PAROLE, PAROLE…

La stampa odierna riporta la notizia intorno un raduno tenutosi ieri a Predappio, in memoria di sappiamo bene chi: basta la parola, come recitava un noto moto pubblicitario d’epoca. In modo particolare, viene dato rilievo al dato numerico della partecipazione: tremila persone, secondo ‘Repubblica’. Suggerisco un diverso modo di ricalcolare il numero di coloro che hanno dato vita e appoggio alla celebrazione: a mio parere, il numero andrebbe aumentato di tre-quattro unità, come minimo, vale a dire chi abbia pensato, chi abbia scritto, chi abbia controllato e infine approvato la titolazione dell’articolo che, riferito al celebrato, lo nomina “Duce”.
Poiché, a titolo personale, non intendo sottoporre a discussione – e, dunque, all’eventuale modifica delle mie idee in proposito – se si tratti o meno di questione di lana caprina e cioè, in definitiva, di una questione puramente semantica, mi limito alle seguenti osservazioni sulle quali, per contro, c’è molto da dire e ascoltare.
Detta in poche parole: chiunque, quindi ben oltre i tremila e spiccioli di cui sopra, ancora adesso, parlando di Benito Mussolini, lo chiami “Duce”, vale a dire utilizzando non solo un termine altamente onorifico – come è noto, o dovrebbe esserlo, riservato nell’antica Roma ai comandanti e ai condottieri – ma addirittura rinforzandolo con la maiuscola, ebbene costoro di fatto si fanno partecipi della pressoché quotidiana operazione di rispetto e di nostalgia in favore di qualcuno che ha fatto quello che ha fatto e non staremo qui a ripeterlo.
Non si tratta quasi mai né di cattiveria, né di doppiezza; che l’Italia non sia un Paese fascista, ma neppure antifascista è considerazione assodata, sol che la si voglia vedere e percepire con un minimo di attenzione. E’ andata com’è andata: nel 1945 si rendeva storicamente necessario un repulisti radicale – non servivano, se non in limitatissimi casi, plotoni di esecuzione: sarebbero bastate delle collocazioni in carcere ovvero a riposo e al minimo di dignità pensionistica in numero di qualche decina di migliaia – e non è stato fatto: i risultati sono, da sempre, sotto gli occhi di tutti. L’albero della smemoratezza, puteolente per natura, ma nel nostro Paese fiorente in maniera perfino splendida, produce i frutti che sa e questo è quanto.

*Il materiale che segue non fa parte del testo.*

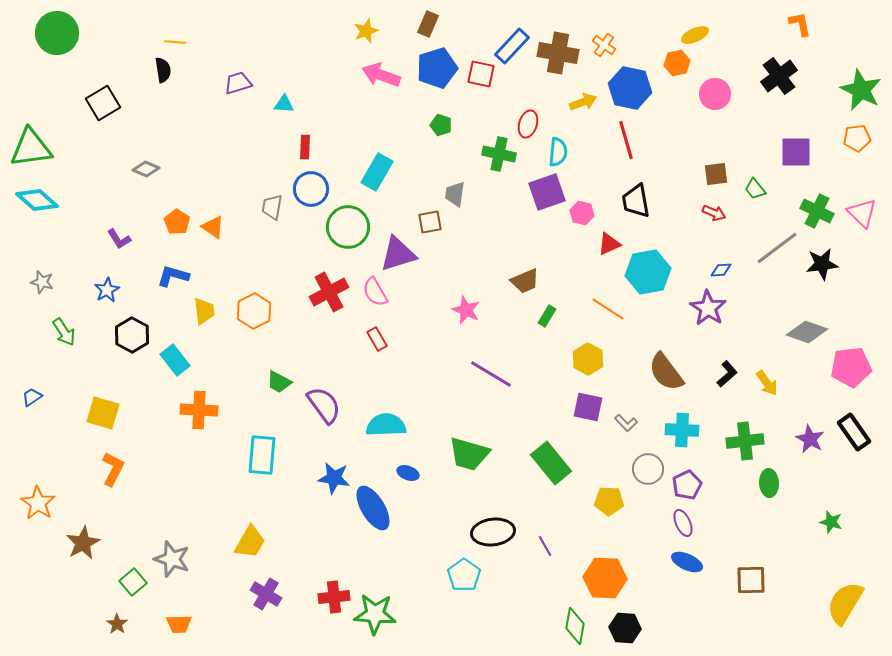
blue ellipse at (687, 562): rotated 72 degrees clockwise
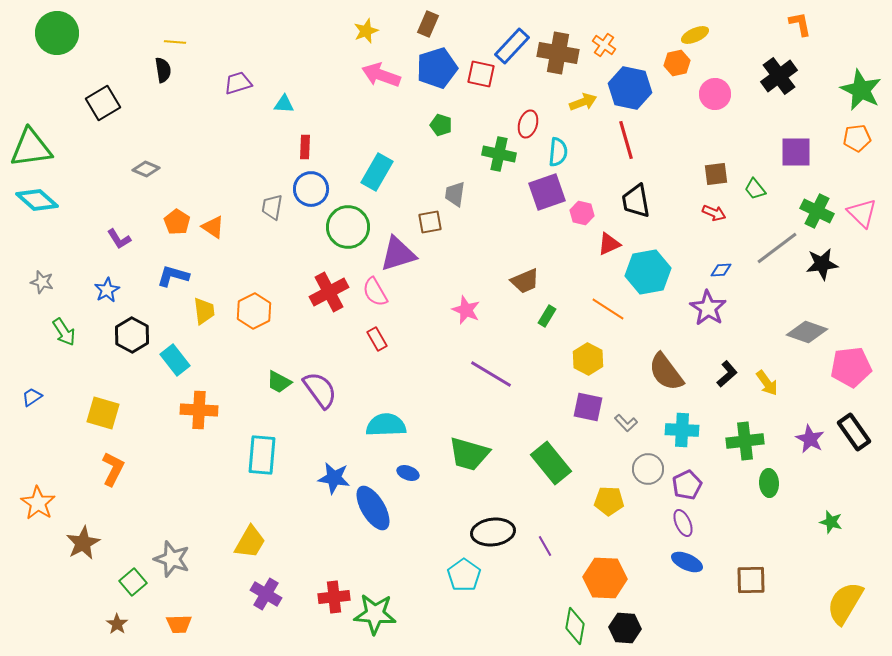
purple semicircle at (324, 405): moved 4 px left, 15 px up
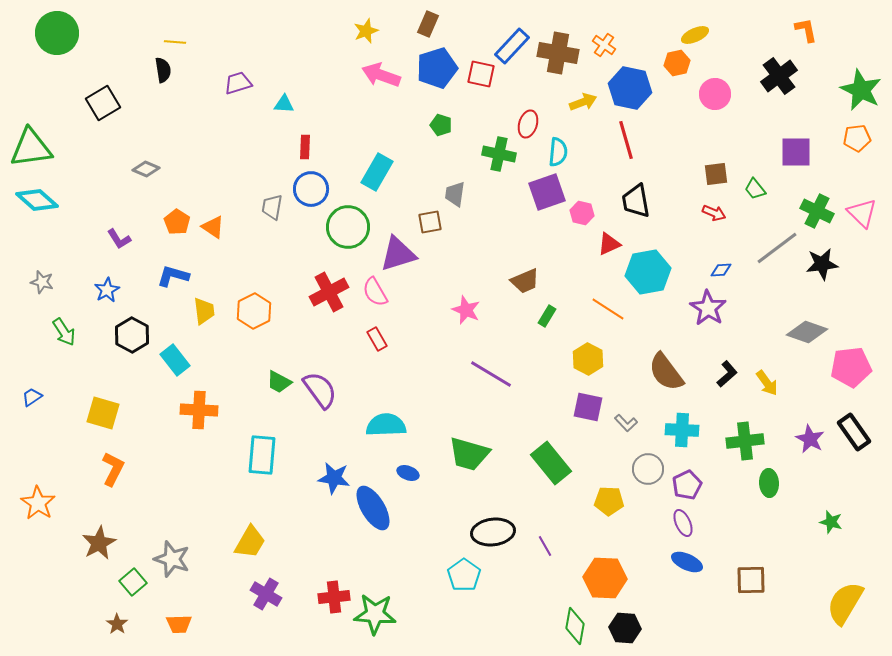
orange L-shape at (800, 24): moved 6 px right, 6 px down
brown star at (83, 543): moved 16 px right
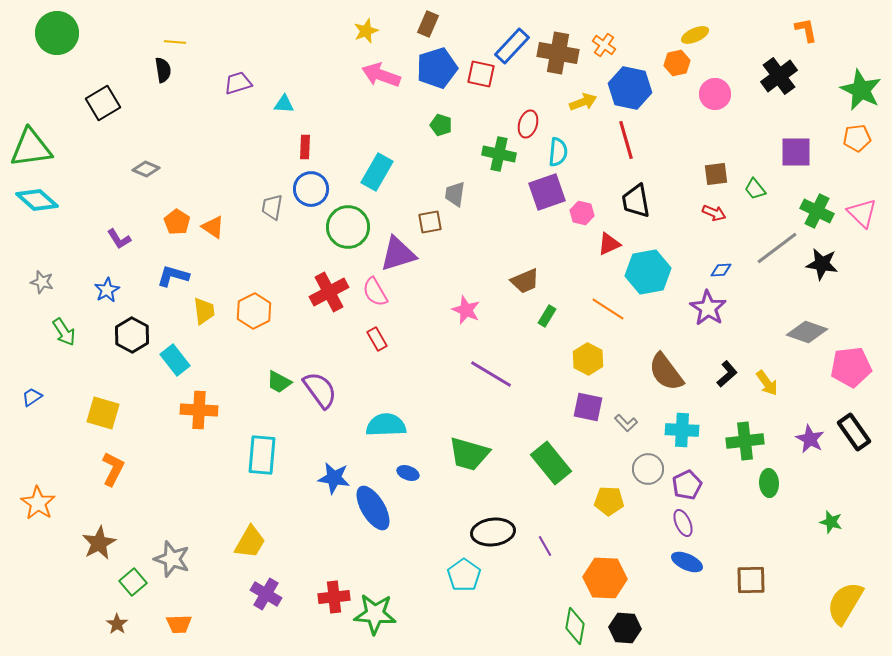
black star at (822, 264): rotated 16 degrees clockwise
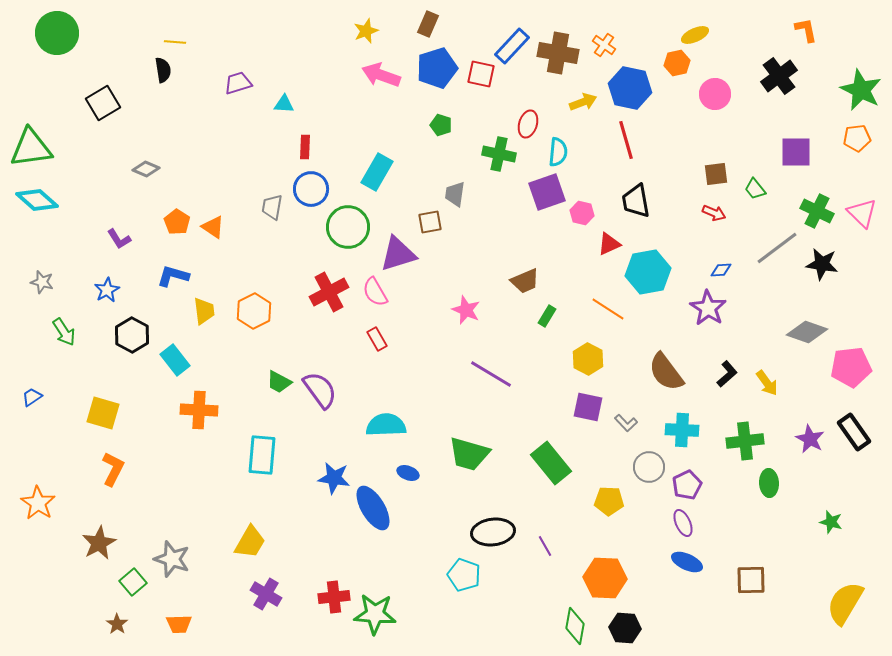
gray circle at (648, 469): moved 1 px right, 2 px up
cyan pentagon at (464, 575): rotated 16 degrees counterclockwise
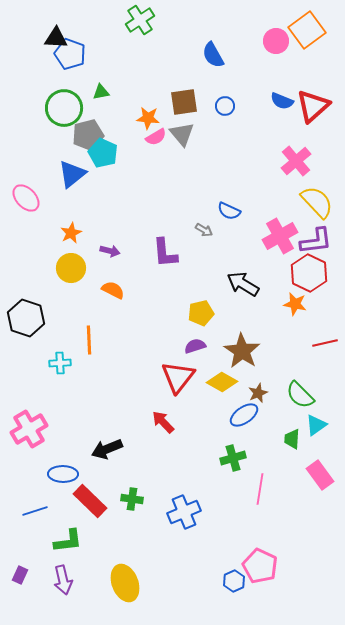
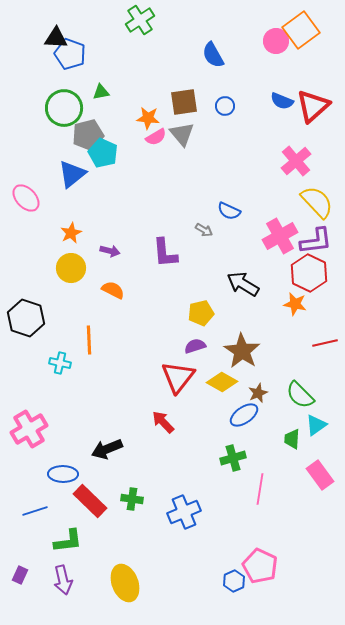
orange square at (307, 30): moved 6 px left
cyan cross at (60, 363): rotated 15 degrees clockwise
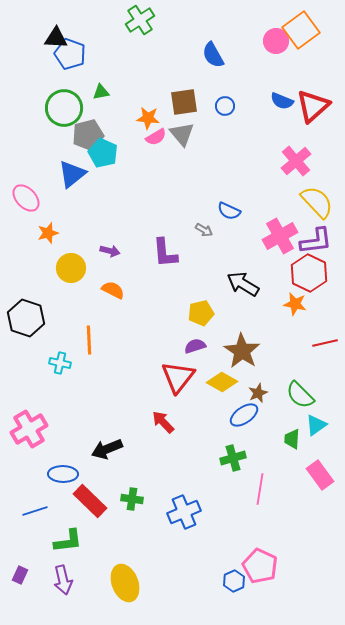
orange star at (71, 233): moved 23 px left; rotated 10 degrees clockwise
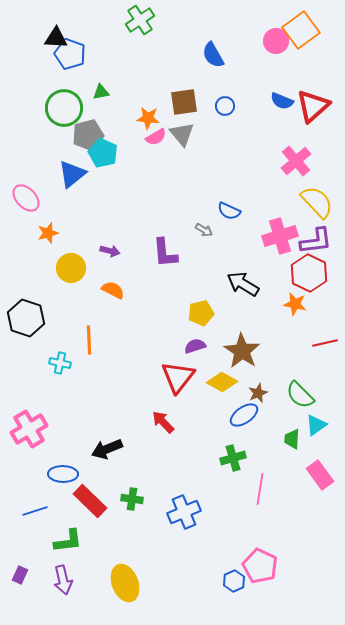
pink cross at (280, 236): rotated 12 degrees clockwise
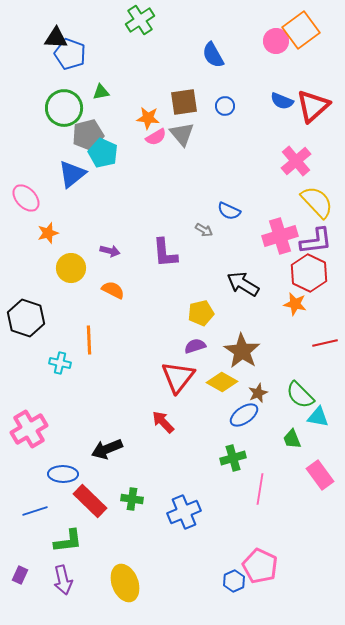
cyan triangle at (316, 425): moved 2 px right, 8 px up; rotated 45 degrees clockwise
green trapezoid at (292, 439): rotated 25 degrees counterclockwise
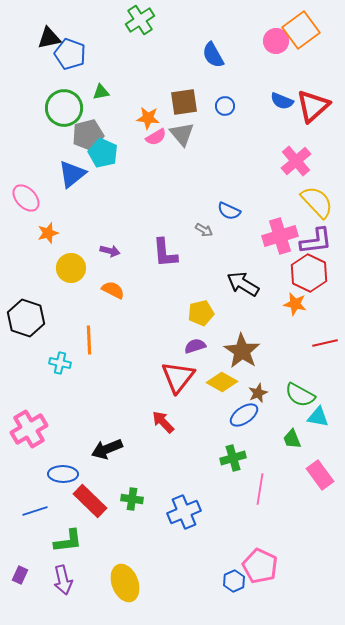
black triangle at (56, 38): moved 7 px left; rotated 15 degrees counterclockwise
green semicircle at (300, 395): rotated 16 degrees counterclockwise
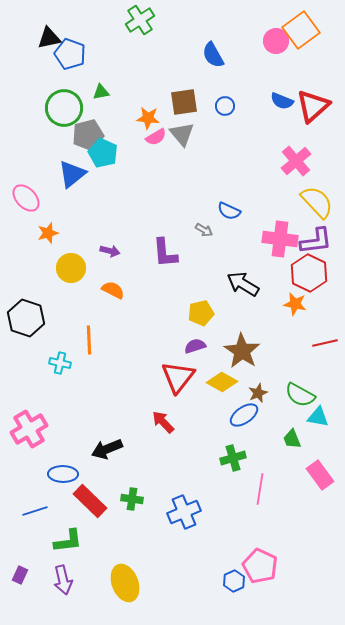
pink cross at (280, 236): moved 3 px down; rotated 24 degrees clockwise
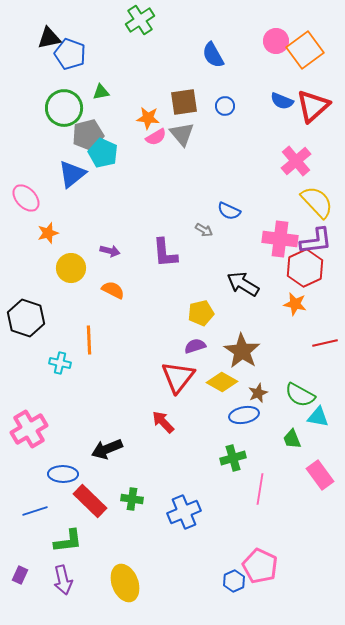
orange square at (301, 30): moved 4 px right, 20 px down
red hexagon at (309, 273): moved 4 px left, 5 px up; rotated 9 degrees clockwise
blue ellipse at (244, 415): rotated 24 degrees clockwise
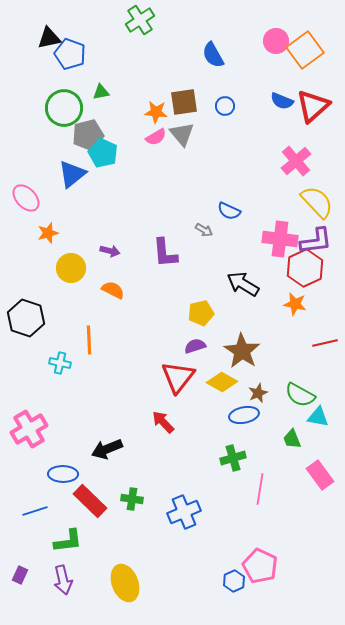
orange star at (148, 118): moved 8 px right, 6 px up
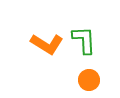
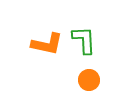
orange L-shape: rotated 20 degrees counterclockwise
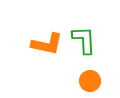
orange circle: moved 1 px right, 1 px down
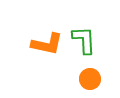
orange circle: moved 2 px up
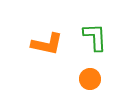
green L-shape: moved 11 px right, 3 px up
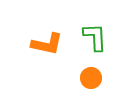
orange circle: moved 1 px right, 1 px up
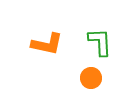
green L-shape: moved 5 px right, 5 px down
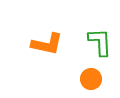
orange circle: moved 1 px down
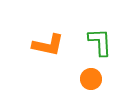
orange L-shape: moved 1 px right, 1 px down
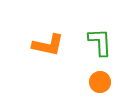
orange circle: moved 9 px right, 3 px down
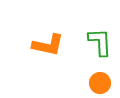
orange circle: moved 1 px down
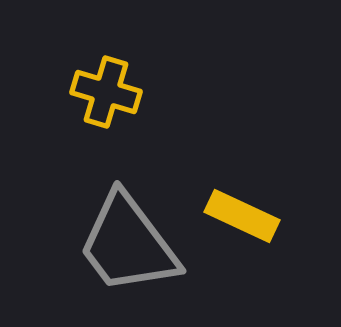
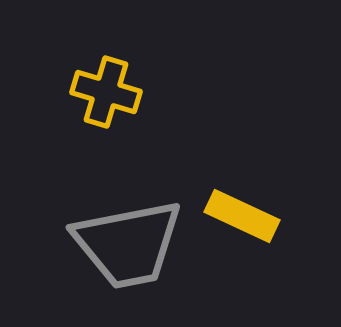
gray trapezoid: rotated 64 degrees counterclockwise
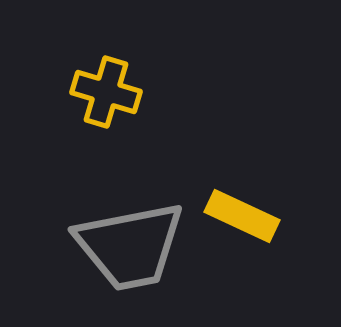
gray trapezoid: moved 2 px right, 2 px down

Che, poi, ognuno di noi o quasi conosca personalmente individui, anche solo a parole lontani dal fascismo e da quello che ha significato, i quali per l’appunto utilizzano, anche senza volerlo – sia detto alla siciliana – il termine ‘Duce’ quando, il giorno prima o quello dopo, chiacchierando con gli amici siano in grado di dire con assoluta disinvoltura che ‘ha ragione Nanni Moretti: chi pensa male, parla male e vive male…’, è un altrettanto certo dato di fatto e non rappresenta altro che un terribile mix di ignoranza e conformismo: i quali camminano fianco a fianco e mai separati, come il Gatto e la Volpe, a menare perennemente per il naso tutti i Pinocchi del nostro Paese, poveri di memoria e di nerbo vitale.